Third Salisbury suspect wanted for poison attack in Bulgaria
BULGARIA has opened an investigation following reports that a third suspect in the Salisbury attack was also involved in a 2015 poisoning in the Balkan nation.
Tsvetan Tsvetanov, a senior official in the ruling GERB party, said intelligence officers would present their evi- dence on the topic on Thursday at a parliamentary security committee.
“I am certain that the necessary coordination has already been set up between the Bulgarian, British and European authorities on the case and they are working actively on it,” Mr Tsvetanov said.
It comes after Bellingcat, an investigative group, reported an alleged Russian military intelligence agent arrived in Bulgaria in April 2015, a few days before Emilian Gebrev, a Bulgarian businessman, was poisoned by an unidentified substance.
Mr Gebrev, an arms industry executive, survived but authorities still do not know who poisoned him.
Bellingcat said on its website that the 45-year-old Russian agent travelled under the alias Sergei Vyacheslavovich Fedotov and had been “conclusively identified as an agent of Russian military intelligence” for Moscow’s GRU agency. Bellingcat said Fedotov also was suspected of being involved in the Novichok nerve-agent poisoning of Sergei Skripal, the former Russian spy, and his daughter, Yulia, in the English city of Salisbury. He arrived in Britain two days before the March 2018 attack.
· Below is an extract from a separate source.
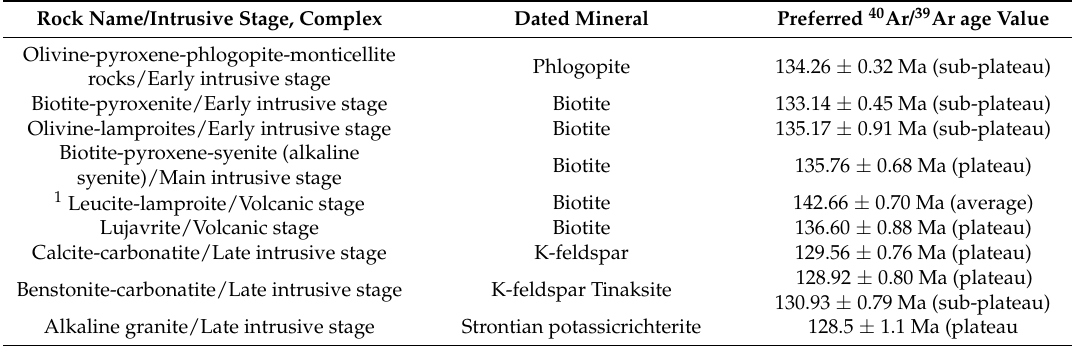
Table A1. Summary of Geochronological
Both Skripals survived after weeks in the hospital and after their release were taken to an undisclosed location for their safety.
British officials blamed the attack on the GRU and have charged two Russian suspects. The men travelled under the names Alexander Petrov and Ruslan Boshirov. Russian authorities denied involvement and Moscow refused to extradite them to Britain.
Britain’s Metropolitan Police said its investigation team “continues to pursue a number of lines of inquiry, including identifying any other suspects who may have been involved in carrying out or planning the attack”.
“We are not prepared to discuss further details of what remains an ongoing investigation,” the Met said in a statement.
The Skripal poisonings set off a wave of recriminations between Britain and Moscow, prompting the expulsion of dozens of diplomats from Russia, the UK and countries that are Britain’s allies.